The solution Seeka came up with is the use of an ultra-violet light with a specific frequency, which is shone through the trays from below and fluoresces if it detects contamination.

Because the light is damaging to eyes, Seeka has made a special unit that projects the image on to a computer screen for viewing.

Seeka western regional manager Jarrad Bates said the company had tested UV lighting at various frequencies to find the one that worked with the particular contaminant and type of plastic involved.

"It is a very unusual frequency on the light spectrum and we had to import the bulbs from the US," said Mr Bates.

General manager growers Simon Wells said the Seeka team had worked closely with Zespri to ensure the industry export body was comfortable with the test procedure.

Seeka has five assessment lines operating and will be making more UV boxes for use by the industry and Zespri.

"We have made our procedure open to other members of the packhouse industry and a number have come to observe what we have done, but so far as we are aware no one else has developed their own version yet," he said. "Our cleared kiwifruit is now sitting in our cool store and we are waiting for Zespri to give approval for it to be exported."

Zespri spokesman Oliver Broad said the kiwifruit export group was still assessing and analysing before making a final decision. "We have had further lab tests done of the grease and we are waiting on further information and analysis," he said.
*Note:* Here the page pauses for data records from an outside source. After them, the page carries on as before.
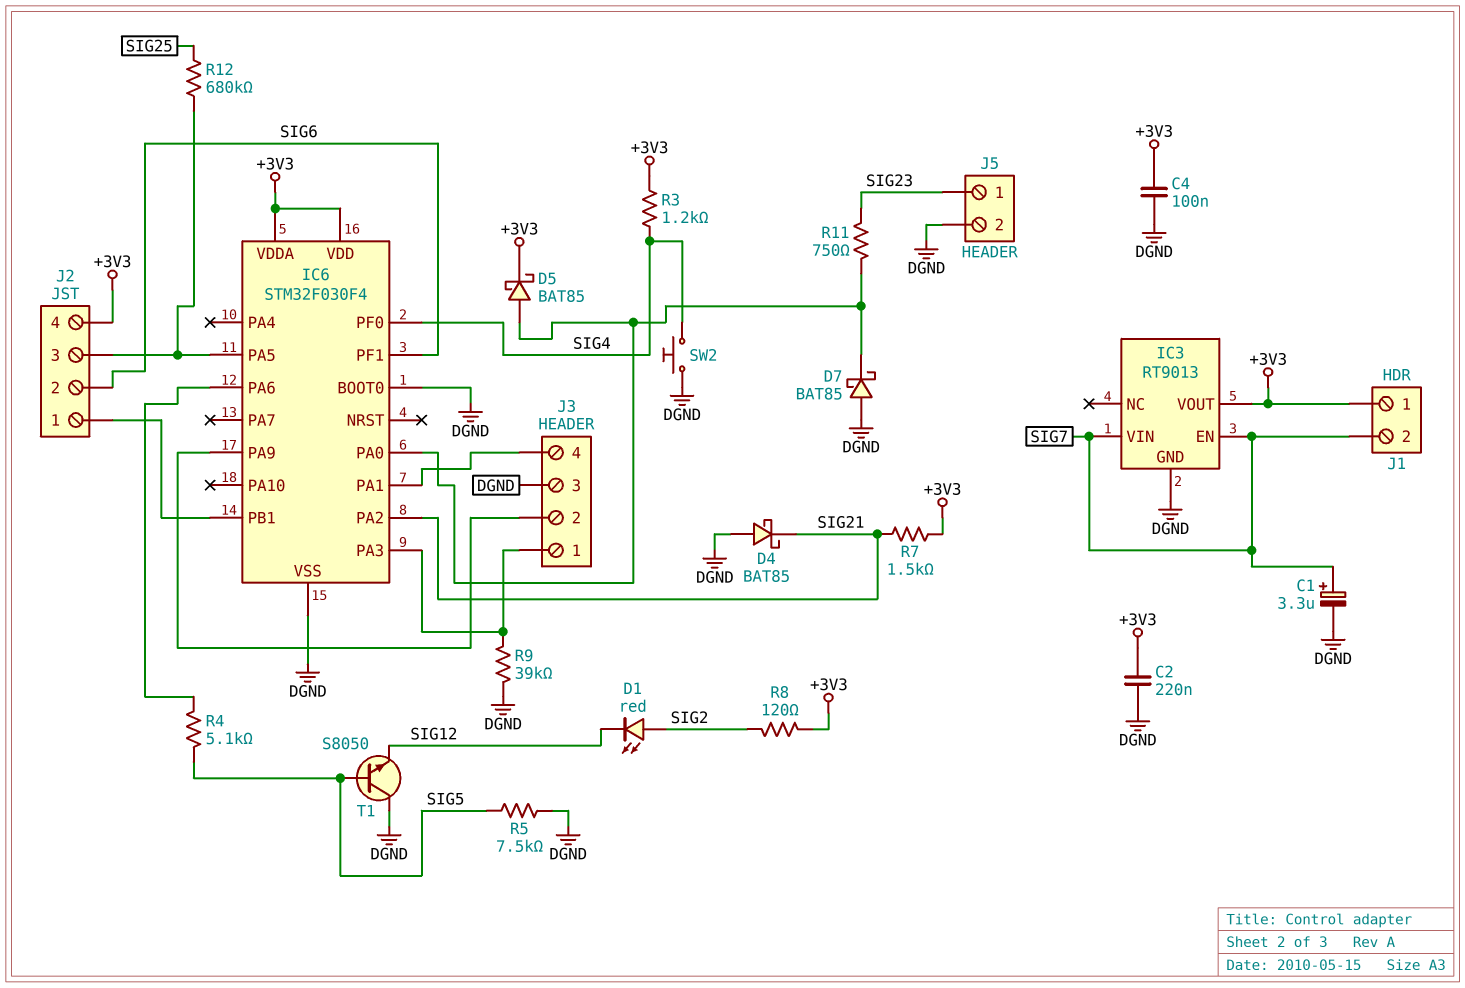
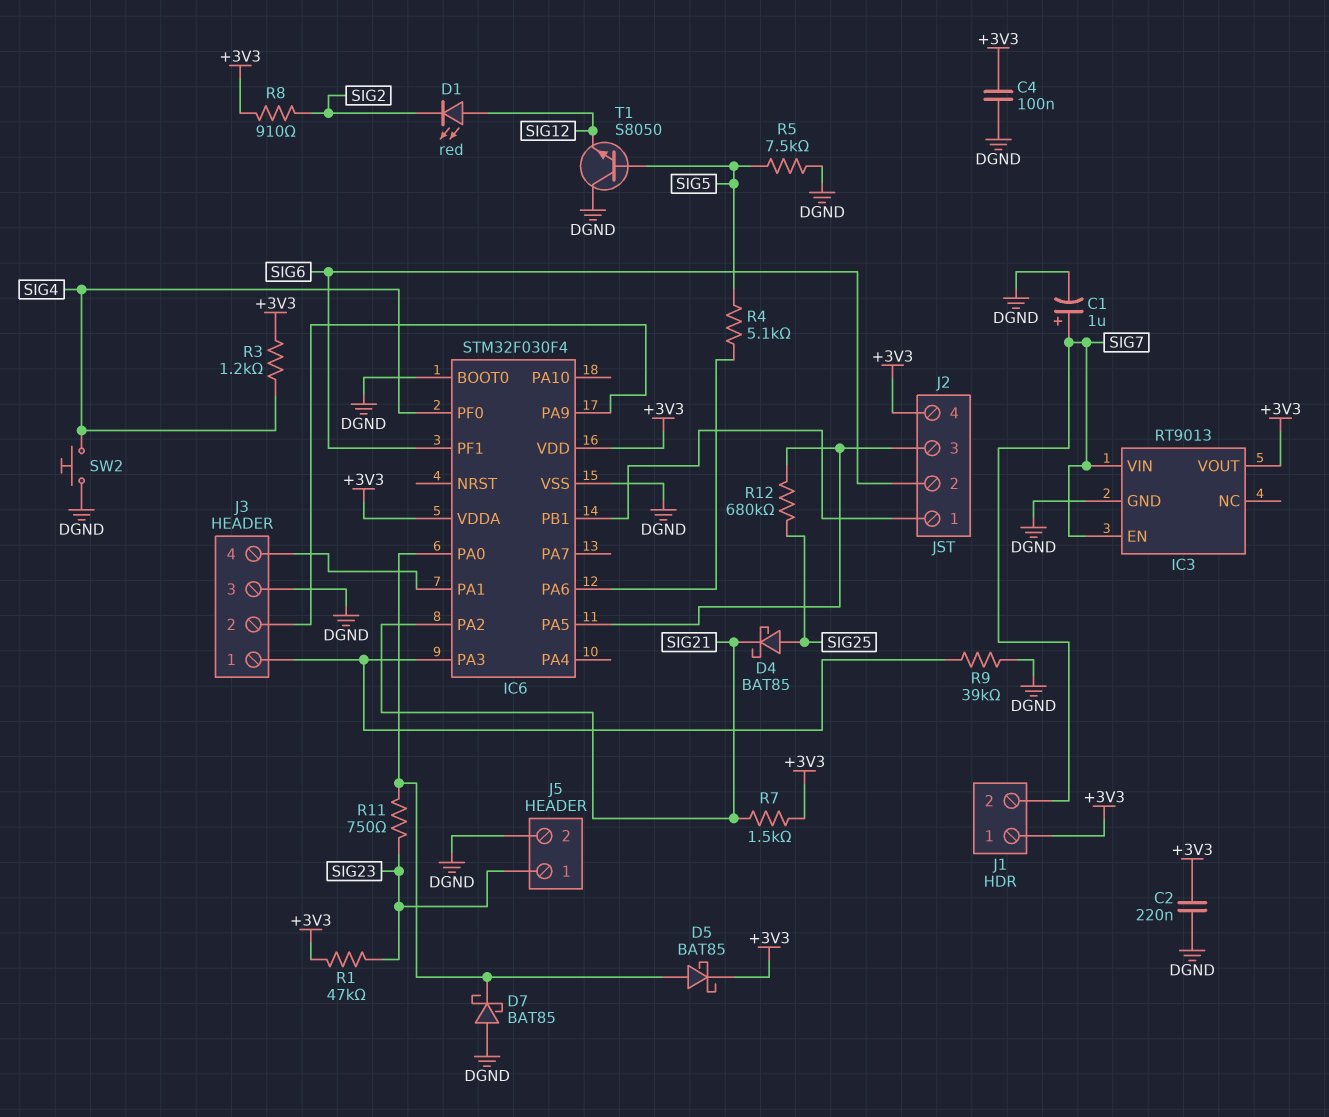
C1: 3.3uF (plus SIG7, minus DGND) -> 1uF (plus SIG7, minus DGND)
D1: LED red (A SIG2, K SIG12) -> LED red (A SIG12, K SIG2)
D4: schottky BAT85 (A DGND, K SIG21) -> schottky BAT85 (A SIG25, K SIG21)
R1: none -> 47k (+3V3, SIG23)
R8: 120 (+3V3, SIG2) -> 910 (+3V3, SIG2)

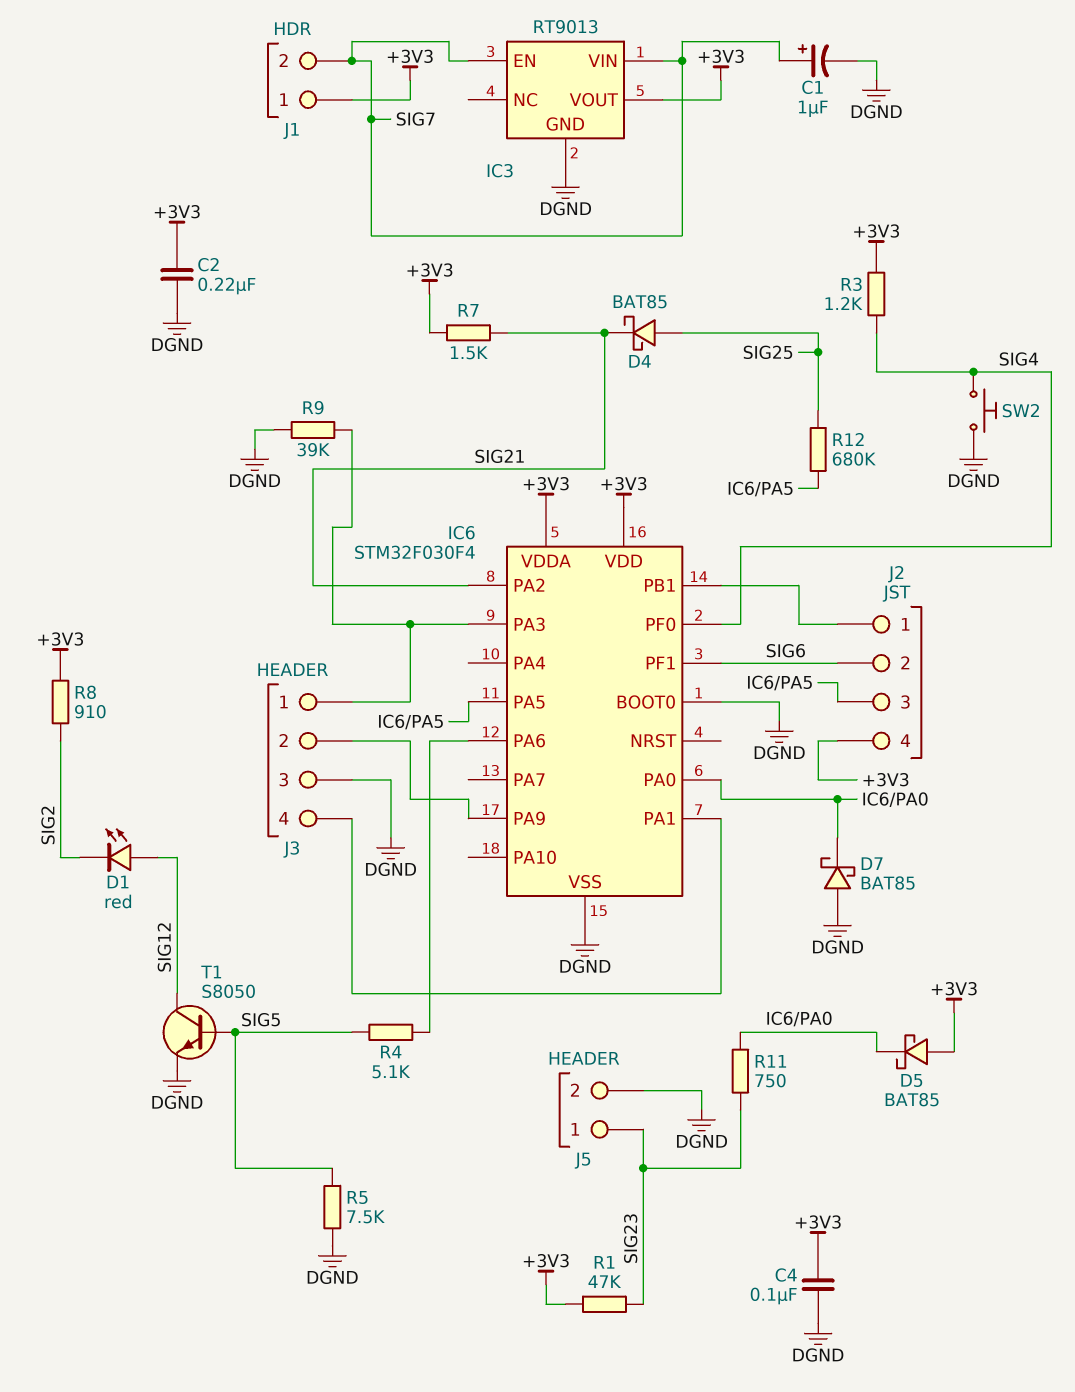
D5: schottky BAT85 (A IC6/PA0, K +3V3) -> schottky BAT85 (A +3V3, K IC6/PA0)
T1: NPN S8050 (B SIG5, C DGND, E SIG12) -> NPN S8050 (B SIG5, C SIG12, E DGND)

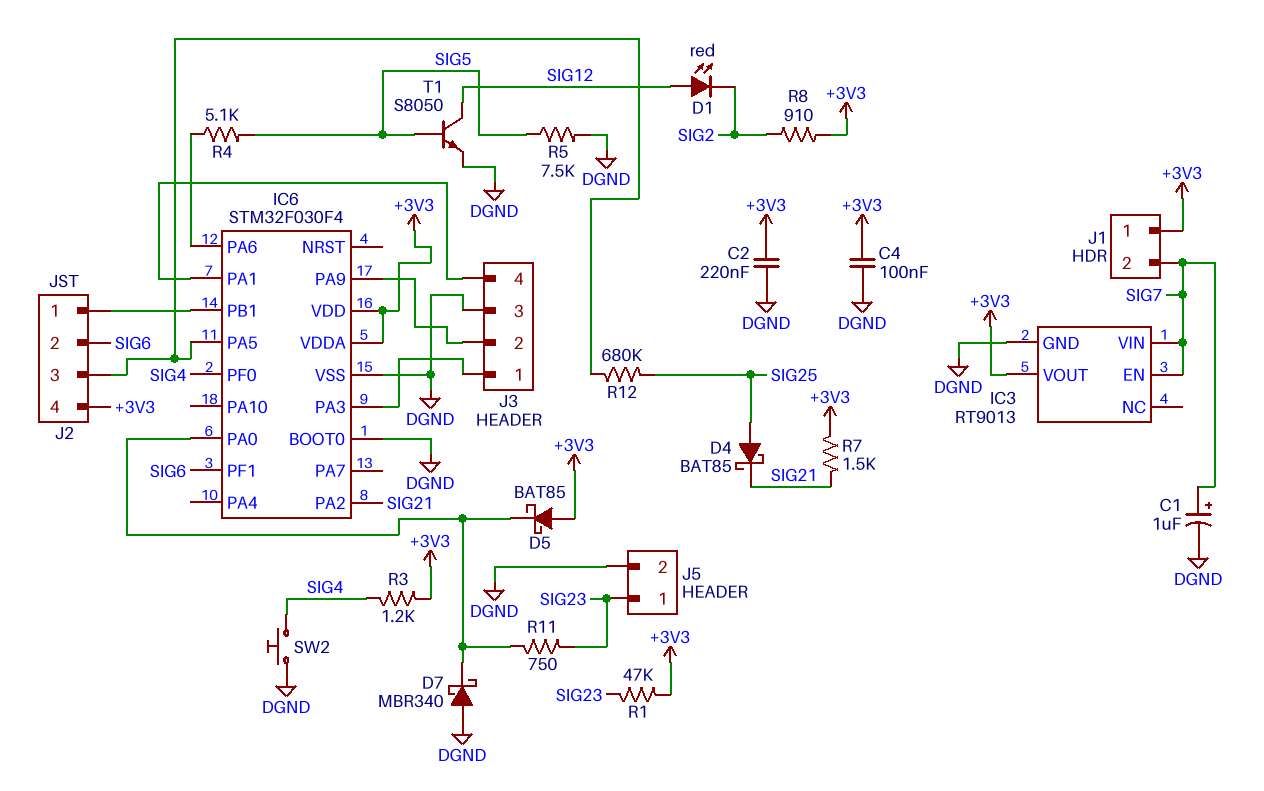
D7: schottky BAT85 (A DGND, K IC6/PA0) -> schottky MBR340 (A DGND, K IC6/PA0)
R9: 39k (DGND, IC6/PA3) -> none

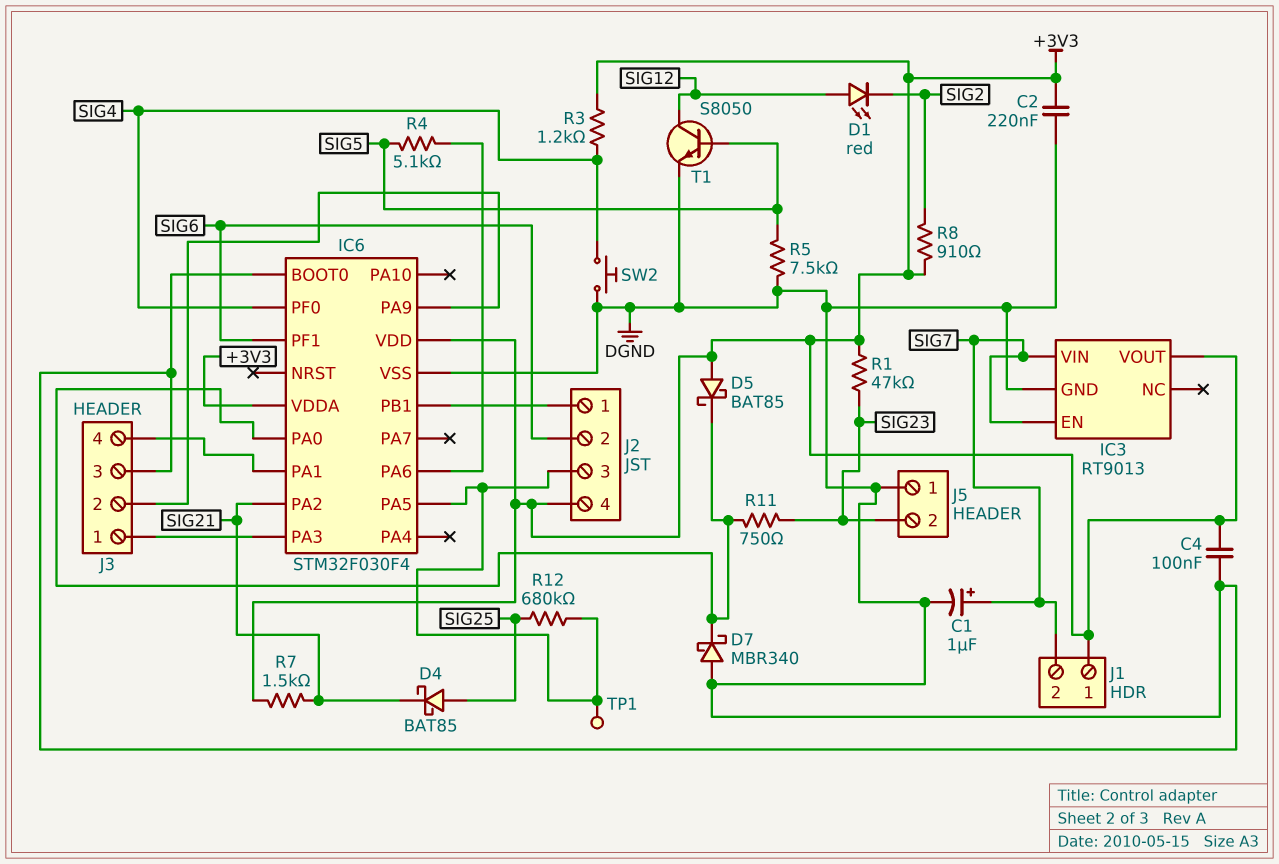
J5 pin 1: SIG23 -> DGND
J5 pin 2: DGND -> SIG23
TP1: none -> test point (IC6/PA5)

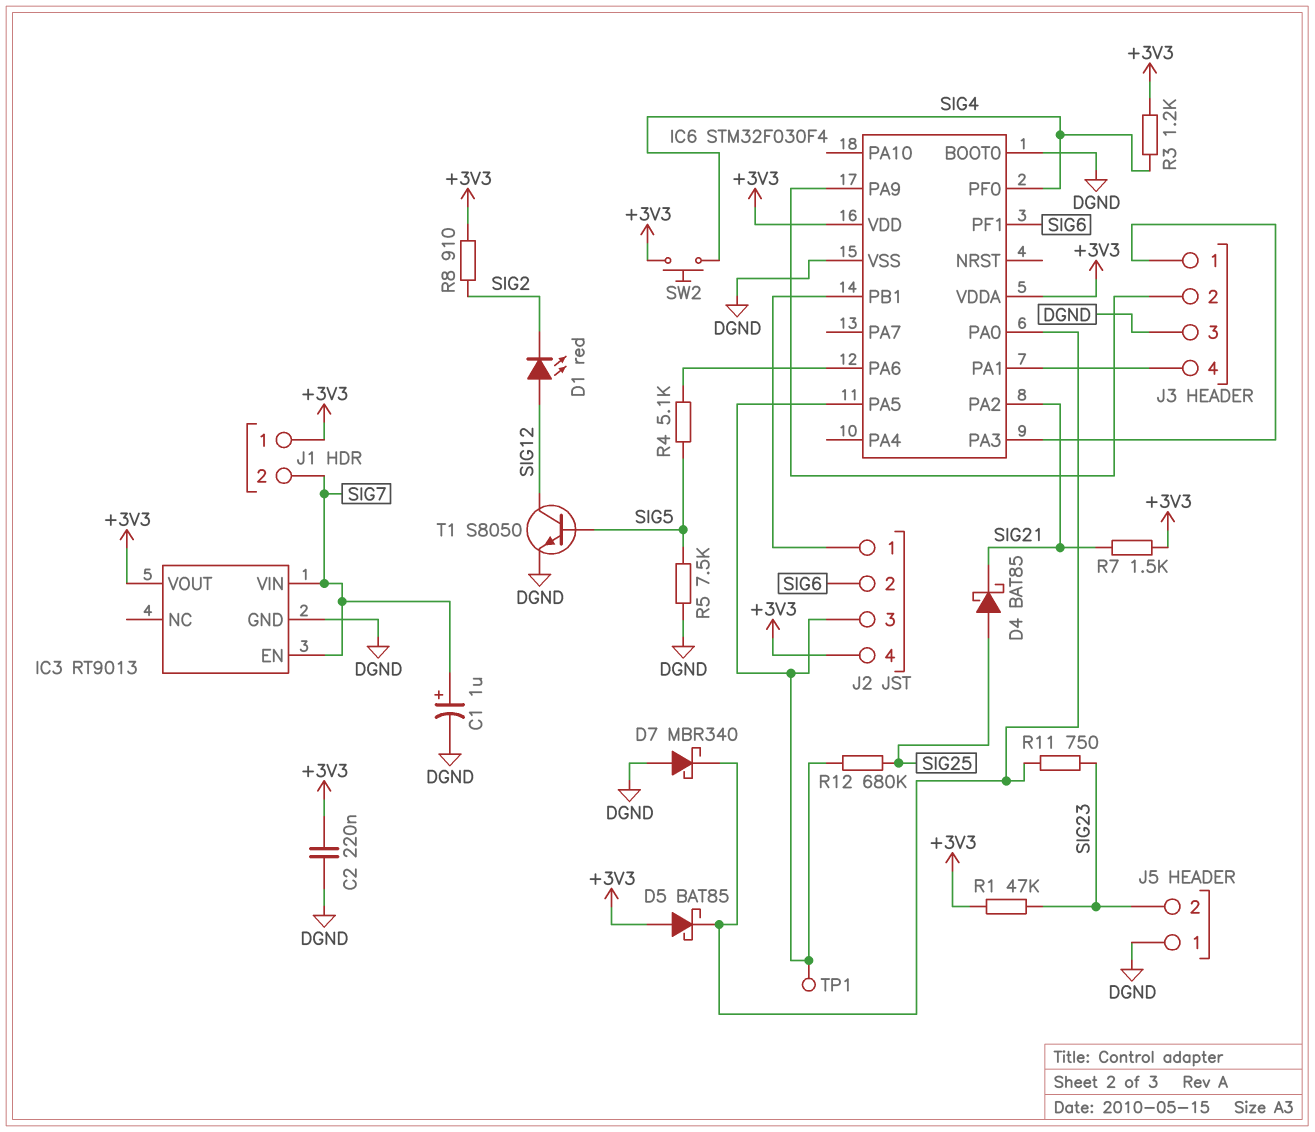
C4: 100nF (+3V3, DGND) -> none
SW2: button (DGND, SIG4) -> button (+3V3, SIG4)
"That will help inform our judgement on whether the right option is to test and recheck all the trays and repack and release for export the kiwifruit that is unaffected, or alternatively dispose of all the product. The final decision has not yet been made on whether, with a testing procedure like the one Seeka has developed with our co-operation, we can go ahead and release any unaffected kiwifruit."

The impact:

* Zespri has held up a total 1.7 million trays of kiwifruit while it investigates fruit potentially contaminated by lubricant found on trays made by a Chinese manufacturer.